The American philosopher, educator, and long-time member of the American Federation of Teachers (AFT) John Dewey (1959-1952) wrote “Democracy and Education: A Philosophy of Education” a century ago. It has been interpreted, re-interpreted and, according to Dewey, misinterpreted many times. I will not fall into that trap, but rather, offer a few reflections based on some of the ideas contained in that important book.
It is about democracy, but in a broad sense; about the ethics of democracy and about developing systems of education that prepare young people to live, reflect, analyse, discuss, learn and to continue learning.
Dewey stresses that education is both formal and informal and that it is one part of a larger environment. He refuses artificial distinctions or conflicts between the individual and the collective, between activity and education, between different subject matters, and between “mental” and “manual” study and work.
Like the Enlightenment thinkers that Dewey often cited, he focused on the development of the mind and the capacity for thought. There was value in enabling students to explore new worlds rather than being limited to the well-trodden path.
Experience was important to discovery, to exploring those new worlds. But Dewey stressed that, “We do not learn from experience... we learn from reflecting on experience.”
To demonstrate the modernity of Dewey, let’s look at a few issues that remain at the centre of quality education.
Education and Rigidities imposed from “without”
“In education, the currency of these externally imposed aims is responsible for the emphasis put upon the notion of preparation for a remote future and for rendering the work of both teacher and pupil mechanical and slavish.”
Dewey also warned of “an undue emphasis upon the training of narrow specialized modes of skill at the expense of initiative, inventiveness, and re-adaptability”. Teaching and learning were seen as creative and exciting activities that, rather than developing limited, non-transferable skills, stressed the ability to continue to learn, reflect and adjust.
The capacity to adapt was already a priority at a time when employment was relatively stable. It is even more important today with rapid changes. However, we are seeing greater outside imposition of standards and methods. Development and implementation from “within” would be much more in tune with students and communities.

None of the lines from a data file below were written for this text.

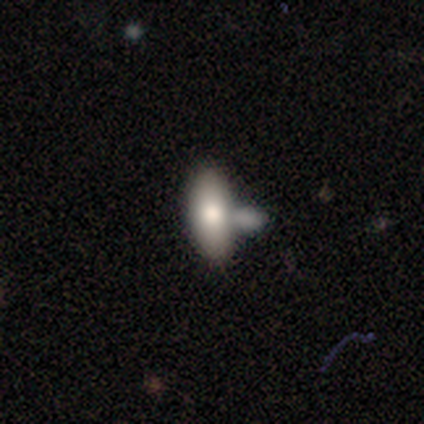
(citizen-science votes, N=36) Smooth or featured? 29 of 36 (81%) said smooth. How rounded? 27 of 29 (93%) said in between. Merging? 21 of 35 (60%) said merger.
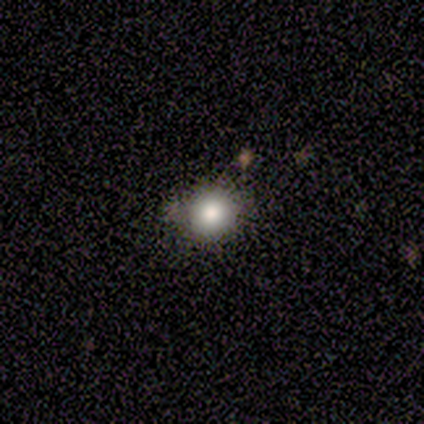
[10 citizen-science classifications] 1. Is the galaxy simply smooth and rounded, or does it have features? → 80% smooth, 10% featured or disk, 10% star or artifact.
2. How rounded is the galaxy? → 75% round, 25% in between, 0% cigar-shaped.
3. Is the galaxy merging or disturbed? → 78% none, 11% minor disturbance, 11% major disturbance, 0% merger.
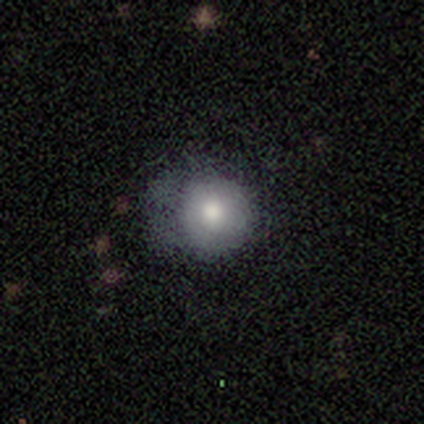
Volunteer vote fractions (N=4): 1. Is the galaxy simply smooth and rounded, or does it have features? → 75% smooth, 25% star or artifact, 0% featured or disk.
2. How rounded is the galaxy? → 100% round, 0% in between, 0% cigar-shaped.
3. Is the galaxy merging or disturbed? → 67% none, 33% major disturbance, 0% minor disturbance, 0% merger.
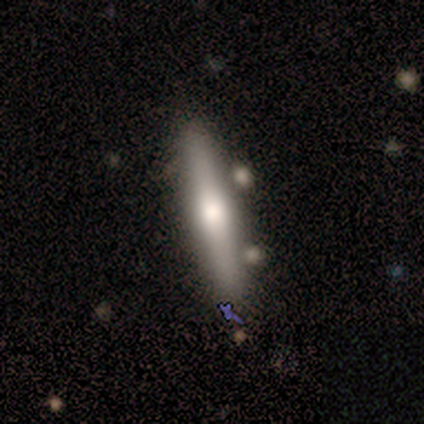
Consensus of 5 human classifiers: smooth_or_featured: smooth (p=0.60) [alt: featured or disk p=0.40]
how_rounded: cigar-shaped (p=1.00)
merging: none (p=0.80) [alt: minor disturbance p=0.20]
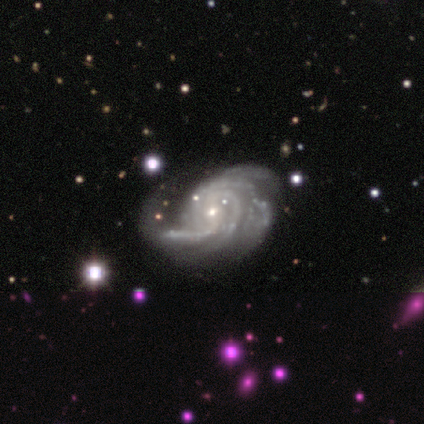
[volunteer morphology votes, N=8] Smooth or featured? 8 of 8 (100%) said featured or disk. Edge-on disk? 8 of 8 (100%) said no. Bar? 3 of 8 (38%, tied with no) said weak. Spiral arms? 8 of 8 (100%) said yes. Spiral winding? 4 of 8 (50%) said tight. Spiral arm count? 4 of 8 (50%) said 3. Bulge size? 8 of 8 (100%) said small. Merging? 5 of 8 (62%) said none.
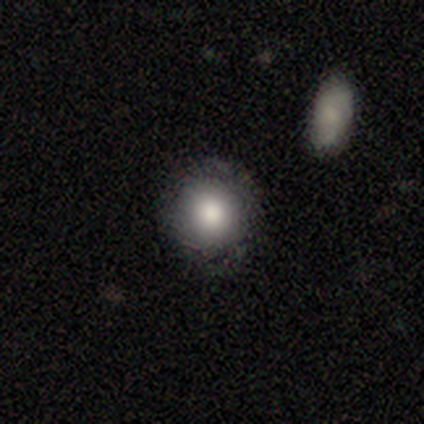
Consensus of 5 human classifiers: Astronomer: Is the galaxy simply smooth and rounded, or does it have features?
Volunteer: smooth — 80%.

Dewey was concerned that education might be affected by the quite different mandates and conceptions of the private economy, but he could never have imagined that after a century of “progress”, private sector management methods and narrow approaches were being imposed on public education. And, in spite of his brilliance and perception, Dewey would had been baffled by the notion of education as a market.
Education should never stop
“The goal of education is to enable individuals to continue their education.”
Dewey saw education as something that was not confined to schools. There was, however, an important relationship between formal education and the rest. Formal education, with highly trained professionals, instilled and developed the capacity and motivation and good habits to think and the independence that goes with that. It is that gift that continues giving through all subsequent informal and independent education.
The value of formal education was not measured in school, but revealed through a lifetime of learning. Limited micro-training for narrow tasks that may disappear is even less useful in the 21st century where jobs are appearing, disappearing, altered by technology or otherwise changing at great speed. If the basic ability to think independently is developed, people will be able to face the future with confidence rather than with fear.
Education and Freedom
“A progressive society counts individual variations as precious since it finds in them the means of its own growth. Hence a democratic society must, in consistency with its ideal, allow for intellectual freedom and the play of diverse gifts and interests in its educational measures.”
Dewey’s concept of education was intimately linked with a vision of society in which liberty would abound, it was fundamental to a healthy society. Interactions and experiences in school and in larger society would help individuals grow and exercise their intellectual freedom. Specific methods were less important than igniting the life of the mind. For Dewey, there was nothing “off-the-shelf” about education. Everything was tailor-made by professionals for human beings.
Sometimes, one has the impression that we are living in societies with attention-deficit disorder. With growing stress and multiple distractions, it is often a struggle to find time for thought, much less create an environment in which it can thrive, grow, and become powerful enough to move the world.
Some may consider that the lessons of Dewey, after a century, have become interesting, but irrelevant footnotes to history. But, wisdom has no “pull date”.
We cannot allow the world to be on “autopilot”, buffeted by market forces. It is not the end of history. And, reform that applies the art of selling products to education will never be the beginning of a bright new future.